Thursday, November 8

The circularity of life.

If life seems repetitive and anticlimactic, just think of it this way: it is. I've noticed in my millennia upon this earth that nearly everything turns out to be cyclical except the bookends of birth and death, and we just don't know about those because we're inside that particular system with no outer vantage point. I can't tell you how old I feel sometimes and how old the past is, and that's just my own past, which as I've stated goes just back to the height of Rome and no further. But even if we consider, say, the last oh, 30 years of it, it still seems old enough to make dead grandparents cry in their graves. I remember thinking foggy ages ago that I'd seen it all, that the past then was practically precambrian. We repeat crushes, loves, heartbreaks, interviews, goodbye parties, seeing bands, seeing movies, seeing people cross the street. Eating. Taking your millionth shower. Driving to work on a cold morning hoping the heat begins to work soon, getting there without remembering the drive. Rinse, repeat. Repeat, recycle. Bicycles along a country lane, planes forever landing and Europeans clapping, not being able to crap, ending up drunk on someone's landing. Poems composed in confinement, comprised of refinements, disposed of by mistake. The endless process of makeovers we call upgrades to ourselves as we age. The dead, long past. It's always there and always growing. How can we move on?

7 comments:

Sara said...

I think that life appears like an endless circle of repetition, but that it's actually more like an ascending spiral. That way, all though I appear to be repeating similar experiences and life lessons, each time the circle comes around again I'm a little further up the spiral. We are learning more than we know.

Metamatician said...

Good viewpoint. I vacillate between thinking I'm doing that and I'm not learning a goddamn thing each time around the wheel.
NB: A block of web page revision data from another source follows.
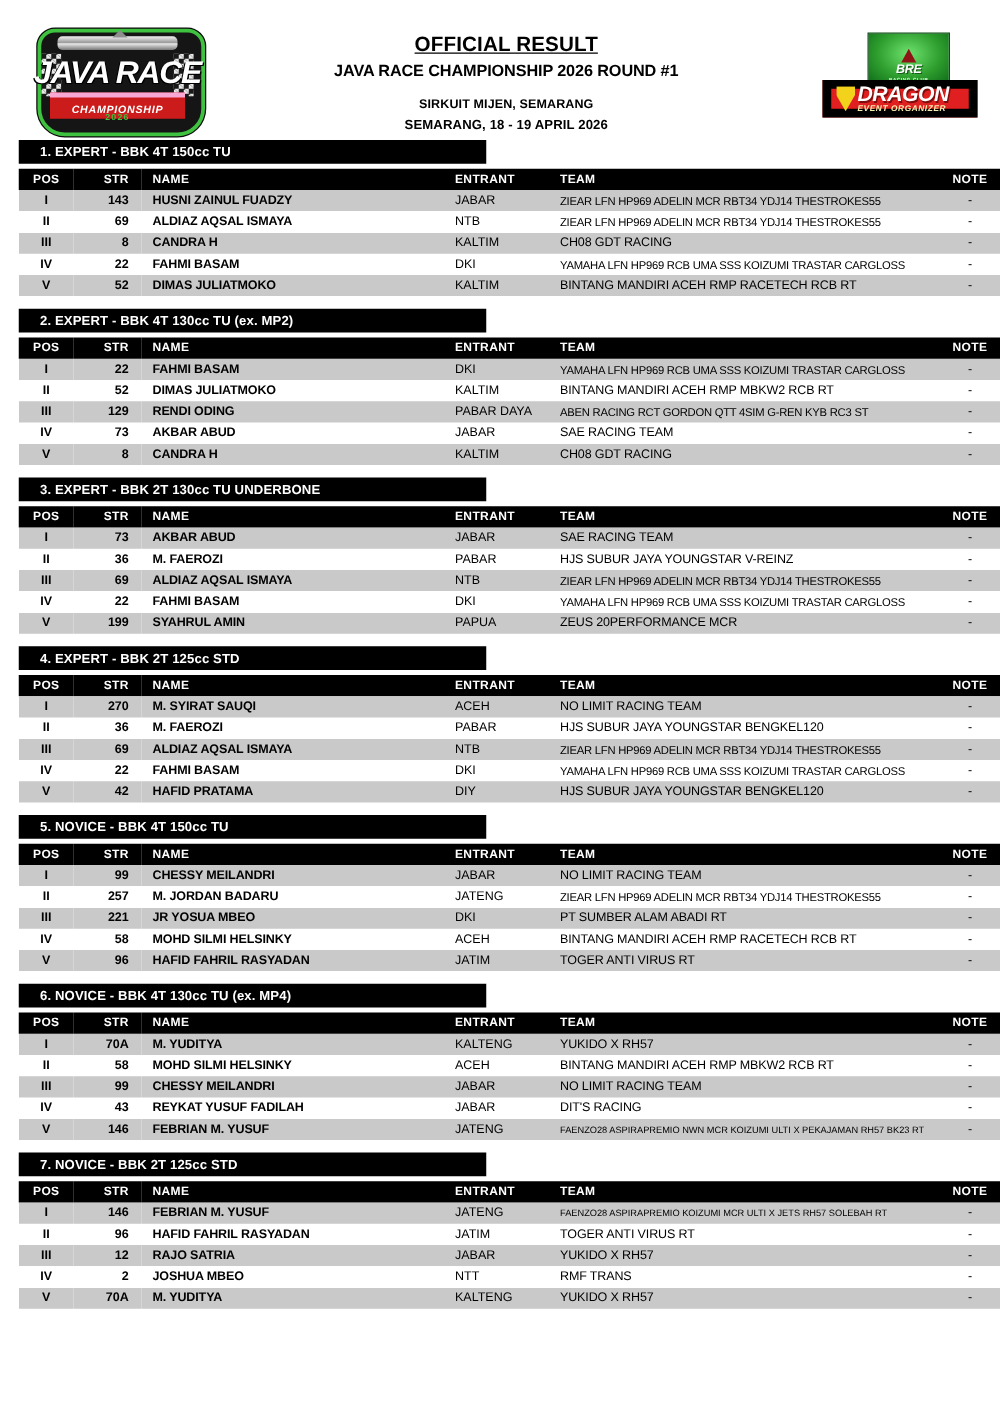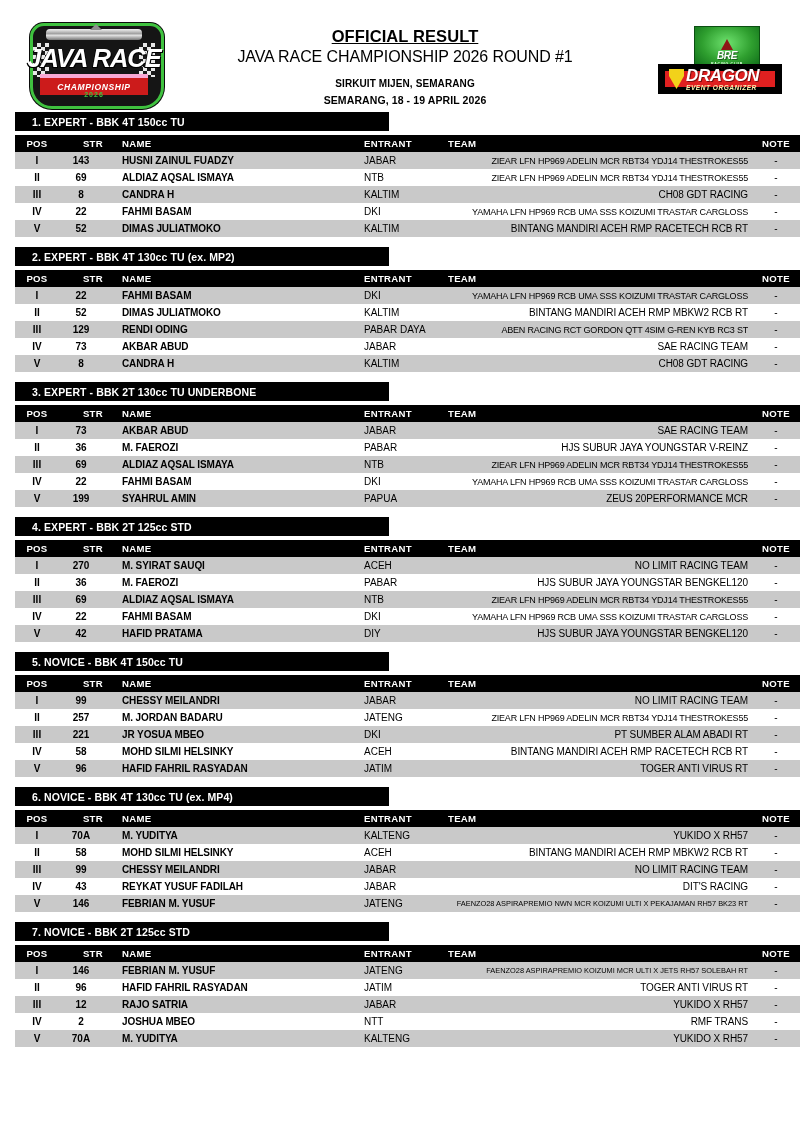--- a/index.html
+++ b/index.html
@@ -127,8 +127,8 @@
     line-height: 20px;
   }
   .t-champ {
-    font-size: 16px;
-    font-weight: normal;
+    font-size: 13px;
+    font-weight: bold;
     line-height: 21px;
     letter-spacing: -.1px;
   }

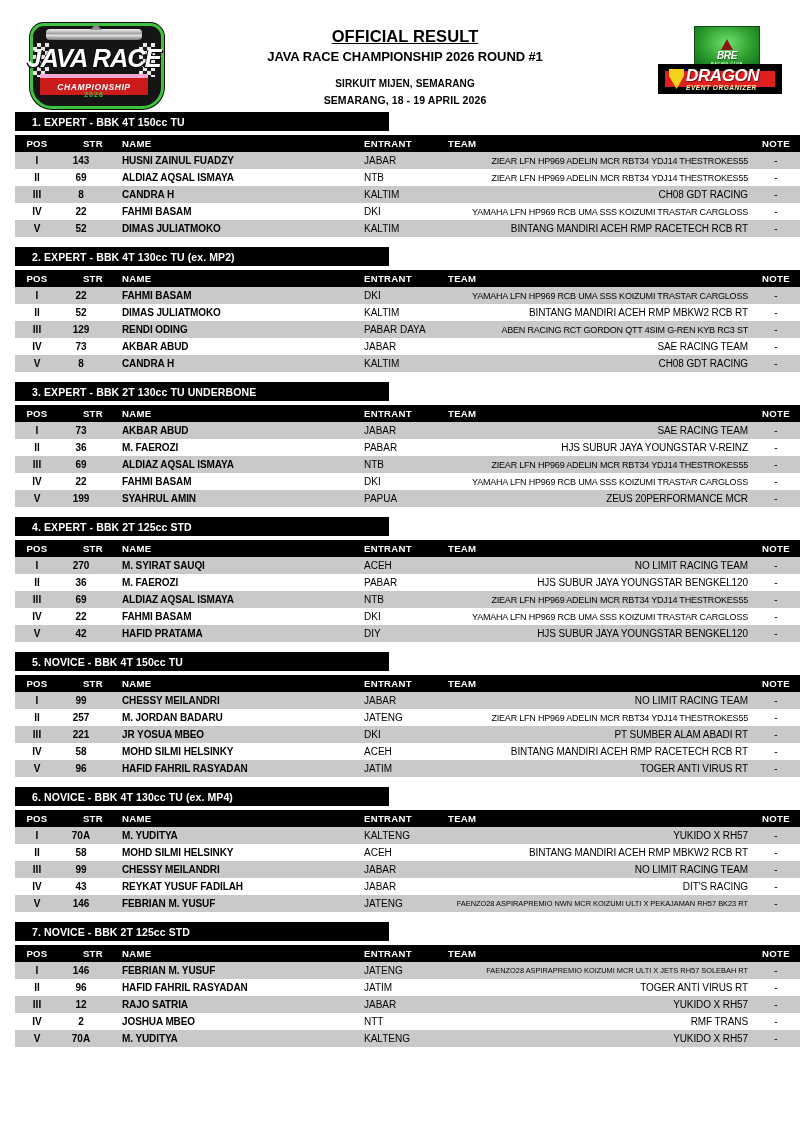--- a/index.html
+++ b/index.html
@@ -279,7 +279,7 @@
   tr.row-even td { background: #ffffff; }
 
   .c-pos   { width: 44px;  text-align: center; }
-  .c-str   { width: 44px;  text-align: center; padding-right: 10px !important; }
+  .c-str   { width: 44px;  text-align: right; padding-right: 10px !important; }
   .c-name  { width: 242px; text-align: left; padding-left: 9px !important; }
   .c-ent   { width: 84px;  text-align: left; }
   .c-team  { width: 300px; text-align: right; }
But of course mostly, you are right. The voice of wisdom.

Anonymous said...

The only way to get out of the circle is to take a step above it!

Metamatician said...

Aha, the topologically-aware mind thinks in the fourth dimension and solves the problem! Of course, it may be a metaphor for death too, but I'll try not to think of it as that kind of stepping out.

Thesaurus Rex said...

I sometimes wonderhow many times I'm likely to yawn or draw breath or blink again in my life before I finally stop breathing and yawning and close my eyes on this world for good. They are finite yet semmingly infinite numbers of events. These are repetitions in the same way emotions and human responses to situations are repeated. The truth is that we are always moving on, because we notice that things are being repeated. When you first do something, it's either the only time you will ever do it, or you will repeat the experience. Hey, maybe you repeat things you do, not out of habit, but because you actually loved doing it the first time around.
Whatdya fink old bean?

Thesaurus Rex said...

er... 'seemingly'

Metamatician said...

Wot 'e said. Landlord, gimme anuver.

Just kidding, it's an interesting idea you've got there. Our circle become increasingly similar because we refine them sue to personal taste or experience. Doesn't really account for multiple divorces or drug habits though. Maybe our conscious choice in the matter is limited somewhat.

I think we do ingrain pleasant experiences into our routines and try to excise the unpleasant ones, but since out idea of cause-and-effect, especially when those two are separated temporally very much, is sometimes fuzzy, and so what we think is making a different choice this time around (I'm not gonna go out with people who just use me!) actually isn't, because users may come in lots of different forms, all of which we're attacted to (they want to use us so they have a strategy to intice us; if one fails, they move on to number two).

Kind of a cynical view of the world, but I do think it operates and the subconscious level (except in the most specious of humans) and also likely has an analog in the world of primate or animal behavior in general.

What the survival adaptation is is clear in the case of adopting good habits each time around the carousel (grab the ring), and no so clear in the case of bad habits (fall of the horse when you see Tim Curry dressed as 'IT'), but I'm sure Richard Dawkins could give us all and answer. Let's get him in here. Maybe he'll pay for the round too.